Sorry for the delay. We are experienceing power failures at the moment.
Before leaving for Hanoi we spend a little time at the beautiful Hai Van Pass. It is a beautiful drive and at the pass itself there are structures of strategic importance that was left by the Cham people, then the French, and then by the Americans. Prepare to be told how beautiful or handsome you are. The gals with the shops in the pass are real salespeople. You can find a lot more information on the Hai Van pass here.
It is a long way to Hanoi, so we elect to go by air. I have heard there is a nice stretch to see by train, but the time saved by flying fits our schedule. An interesting thing though…. Flying and taking the train is about the same cost. The extra baggage chare was not too big, and sometimes they just let it go, so that worked well also. An hour and a half and we are in Hanoi.
The main Hanoi sights seem less important in this old French colonial capital than absorbing the atmosphere of a city on the move.
The main attractions are found around the Ho Chi Minh Mausoleum complex which lies some 3km away from the Old Quarter where you’ll probably be staying.
Ho Chi Minh Mausoleum
This cold, grey block of marble is Ho Chi Minh’s final resting place where, in spite of his wishes to be cremated, his body lies in state similar Lenin, Stalin and Mao, other great communist leaders before him.
Presidential Palace & Ho Chi Minh’s Stilt House
Take the path that leads behind the mausoleum and enter grounds where you’ll come to the large, yellow Presidential Palace which was the former home of the Governor General of Indochina.
Next you’ll come to a pond stocked with carp before arriving at the stilt house which was reputedly the home and workplace of Ho Chi Minh from 1958 until his death in 1969.
One Pillar Pagoda
Still within the complex continue beyond the gift shop and you’ll come to Hanoi’s One Pillar Pagoda which dates back to the 11th century.
Fine Arts Museum
The evolution of Vietnamese art is shown on the three floors of this former French Ministry of Information building.
Temple of Literature
Directly across the road from the Fine Arts Museum is the back wall of the Temple of Literature which is a haven of peace away from the incessant traffic and attention of cyclo riders. It is architecturally interesting and was the site of Vietnam’s first university.

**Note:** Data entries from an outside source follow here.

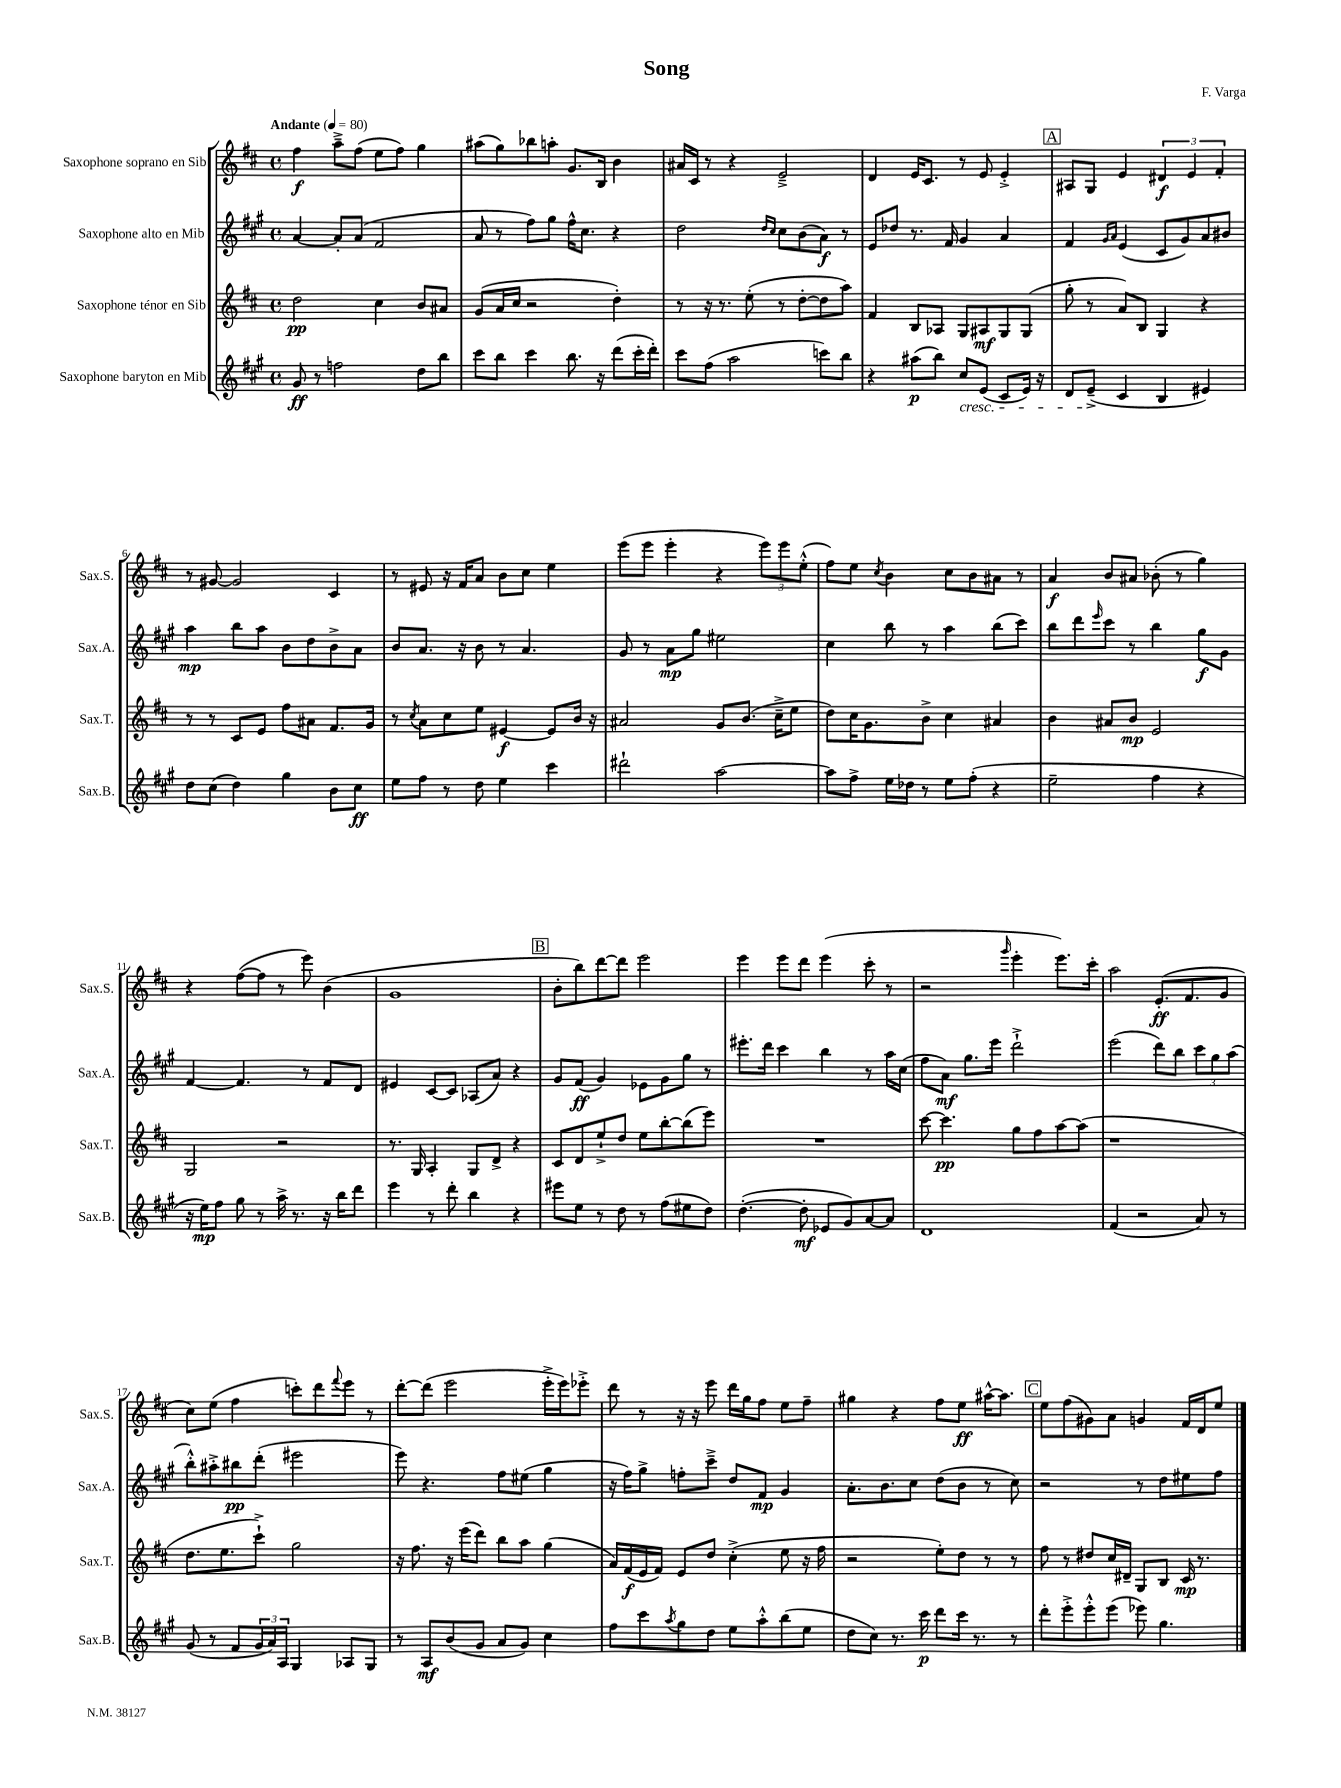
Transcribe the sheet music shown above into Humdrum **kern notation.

**kern	**kern	**kern	**kern
*staff4	*staff3	*staff2	*staff1
*clefG2	*clefG2	*clefG2	*clefG2
*k[f#c#g#]	*k[f#c#]	*k[f#c#g#]	*k[f#c#]
*M4/4	*M4/4	*M4/4	*M4/4
*met(c)	*met(c)	*met(c)	*met(c)
*MM80	*MM80	*MM80	*MM80
8g#	2dd	[4a	4ff#
8r	.	.	.
2ff	.	8a']	8aa~^
.	.	(8a	(8ff#
.	4cc#	2f#	8ee
.	.	.	8ff#)
8dd	8b	.	4gg
8bb	8a#	.	.
=	=	=	=
8ccc#	(8g	8a	(8aa#
8bb	16a	8r	8gg)
.	16cc#	.	.
4ccc#	2r	8ff#)	8bb-
.	.	8gg#	8aa'
8.bb	.	16ff#^^	8.g
.	.	8.cc#	.
16r	.	.	16B
(8ddd	4dd')	4r	4b
16ccc#'	.	.	.
16ddd')	.	.	.
=	=	=	=
8ccc#	8r	2dd	16a#
.	.	.	16c#
(8ff#	16r	.	8r
.	8.r	.	.
2aa	.	.	4r
.	(8ee'	.	.
.	.	16qqdd	.
.	.	16qqcc#	.
.	8r	8cc#	2e~^
.	[8dd'	(8b	.
8ccc)	8dd]	8a)	.
8bb	8aa)	8r	.
=	=	=	=
4r	4f#	8e	4d
.	.	8dd-	.
(8aa#	8B	8.r	16e
.	.	.	8.c#
8bb)	8A-	.	.
.	.	16f#	.
8cc#	8G	4g#	8r
(8e	8A#	.	8e
8c#	8G	4a	4e'^
16e)	(8G	.	.
16r	.	.	.
=	=	=	=
8d	8gg'	4f#	8A#
(8e~^	8r	.	8G
.	.	16qqg#	.
.	.	16qqa	.
4c#	8a)	(4e	4e
.	8B	.	.
4B	4G	8c#	6d#
.	.	8g#)	.
.	.	.	6e
4e#)	4r	8a	.
.	.	.	6f#'
.	.	8b#	.
=	=	=	=
8dd	8r	4aa	8r
(8cc#	8r	.	[8g#
4dd)	8c#	8bb	2g#]
.	8e	8aa	.
4gg#	8ff#	8b	.
.	8a#	8dd	.
8b	8.f#	8b^	4c#
8cc#	.	8a	.
.	16g	.	.
=	=	=	=
8ee	8r	8b	8r
.	8qcc#	.	.
8ff#	8a	8.a	8e#
8r	8cc#	.	16r
.	.	16r	16f#
8dd	8ee	8b	8a
4ee	[4e#	8r	8b
.	.	4.a	8cc#
4ccc#	8e#]	.	4ee
.	16b	.	.
.	16r	.	.
=	=	=	=
2ddd#`	2a#	8g#	(8eee
.	.	8r	8eee
.	.	8a	4eee'
.	.	8gg#	.
[2aa	8g	2ee#	4r
.	(8.b	.	.
.	.	.	12eee)
.	16cc#~^	.	.
.	.	.	12eee
.	8ee	.	.
.	.	.	(12ee'^^
=	=	=	=
8aa]	8dd)	4cc#	8ff#)
8ff#^	16cc#	.	8ee
.	8.g	.	.
.	.	.	8qcc#
16ee	.	8bb	4b
16dd-	.	.	.
8r	8b^	8r	.
8ee	4cc#	4aa	8cc#
(8ff#'	.	.	8b
4r	4a#	(8bb	8a#
.	.	8ccc#)	8r
=	=	=	=
2ee~	4b	8bb	4a
.	.	8ddd	.
.	.	16qqeee	.
.	8a#	8ccc#	8b
.	8b	8r	8a#
4ff#	2e	4bb	(8b-'
.	.	.	8r
4r	.	8gg#	4gg)
.	.	8g#	.
=	=	=	=
16r	2G	[4f#	4r
16ee)	.	.	.
8ff#	.	.	.
8gg#	.	4.f#]	([8ff#
8r	.	.	8ff#]
16aa^	2r	.	8r
8.r	.	.	.
.	.	8r	8eee)
16r	.	8f#	(4b
16bb	.	.	.
8ddd	.	8d	.
=	=	=	=
4eee	8.r	4e#	1g
.	16G	.	.
8r	4A'	[8c#	.
8ddd'	.	8c#]	.
4bb	8G	(8A-	.
.	8d^	8a)	.
4r	4r	4r	.
=	=	=	=
8eee#	8c#	8g#	8b'
8ee	8d	(8f#	8bb)
8r	8ee`^	4g#)	[8ddd
8dd	8dd	.	8ddd]
8r	8ee	8e-	2eee
(8ff#	[8bb'	8g#	.
8ee#	(8bb]	8gg#	.
8dd)	8eee)	8r	.
=	=	=	=
([4.dd'	1r	8.eee#'	4eee
.	.	16ddd	.
.	.	4ccc#	8eee
8dd']	.	.	8ddd
8e-	.	4bb	(4eee
8g#)	.	.	.
[8a	.	8r	8ccc#'
8a]	.	16aa	8r
.	.	(16cc#	.
=	=	=	=
1d	[8ccc#	8ff#	2r
.	4.ccc#]	8a)	.
.	.	8.gg#	.
.	.	16eee	.
.	.	.	16qqggg
.	8gg	2ddd`^	4eee'
.	8ff#	.	.
.	[8aa	.	8.eee)
.	(8aa]	.	.
.	.	.	16ccc#'
=	=	=	=
(4f#	1r	(2eee	2aa
2r	.	.	.
.	.	8ddd)	(8.e'
.	.	8bb	.
.	.	.	8.f#
8a)	.	12ccc#	.
.	.	12gg#	.
8r	.	.	8g
.	.	(12aa	.
=	=	=	=
(8g#	8.dd	8bb'^^)	8cc#)
8r	.	8aa#'^	(8ee
.	8.ee	.	.
8f#	.	8bb#	4ff#
24g#	8ccc#`^)	(8ddd'	.
24a)	.	.	.
24A	.	.	.
4G#	2gg	2eee#	8ccc')
.	.	.	8ddd
.	.	.	8qqfff#
8A-	.	.	8eee
8G#	.	.	8r
=	=	=	=
8r	16r	8eee)	[8ddd'
.	8.ff#	.	.
8A	.	4.r	(8ddd]
(8b	16r	.	2eee
.	(16eee	.	.
8g#	8ddd)	.	.
8a	8bb	8ff#	.
8g#)	8aa	(8ee#	.
4cc#	(4gg	4gg#	16eee'^
.	.	.	16eee)
.	.	.	8eee-'^
=	=	=	=
8ff#	16a)	16r	8ddd
.	(16f#	16ff#)	.
8ccc#	16e	8gg#^	8r
.	16f#)	.	.
8qaa	.	.	.
8gg#	8e	8ff'	16r
.	.	.	16r
8dd	8dd	8ccc#~^	8eee
8ee	(4cc#'^	8dd	16ddd
.	.	.	16gg
8aa'^^	.	8f#	8ff#
(8bb	8ee	4g#	8ee
8ee	16r	.	8ff#~
.	16ff#	.	.
=	=	=	=
8dd	2r	8.a'	4gg#
8cc#)	.	.	.
.	.	8.b	.
8.r	.	.	4r
.	.	8cc#	.
16ccc#	.	.	.
8ddd	8ee')	(8dd	8ff#
16ccc#	8dd	8b	8ee
8.r	.	.	.
.	8r	8r	[16aa#^^
.	.	.	8.aa#]
8r	8r	8cc#)	.
=	=	=	=
8ddd'	8ff#	2r	8ee
8eee'^	8r	.	(8ff#
8eee'^^	8dd#	.	8g#)
(8eee	16cc#	.	8a
.	16d#~	.	.
8eee-)	8G	8r	4g
4.gg#	8B	8dd	.
.	16c#	8ee#	16f#
.	8.r	.	16d
.	.	8ff#	8ee
==	==	==	==
*-	*-	*-	*-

Hoan Kiem Lake dominates the centre of the capital. A stroll around the water edge is a welcome break from the chaotic and claustrophobic streets of the Old Quarter. Cross the wooden at the northern end of the lake which takes you to the Ngoc Son Temple.
The art form of water puppetry dates back over 1000 years when it was started by rice farmers in North Vietnam. The Hanoi Water Puppet Theatre has performed their art worldwide. Well worth an hour of your time.
Thanks to The Vietnam travel guide for some of the material. After finishing up our city tour, we are off to book a tour through one of the many tour companies that can be found in the old quarter of Hanoi. It is a difficult choice because of how many there are but a little research on the company names in the hotel lobby computer helps make the decision easier.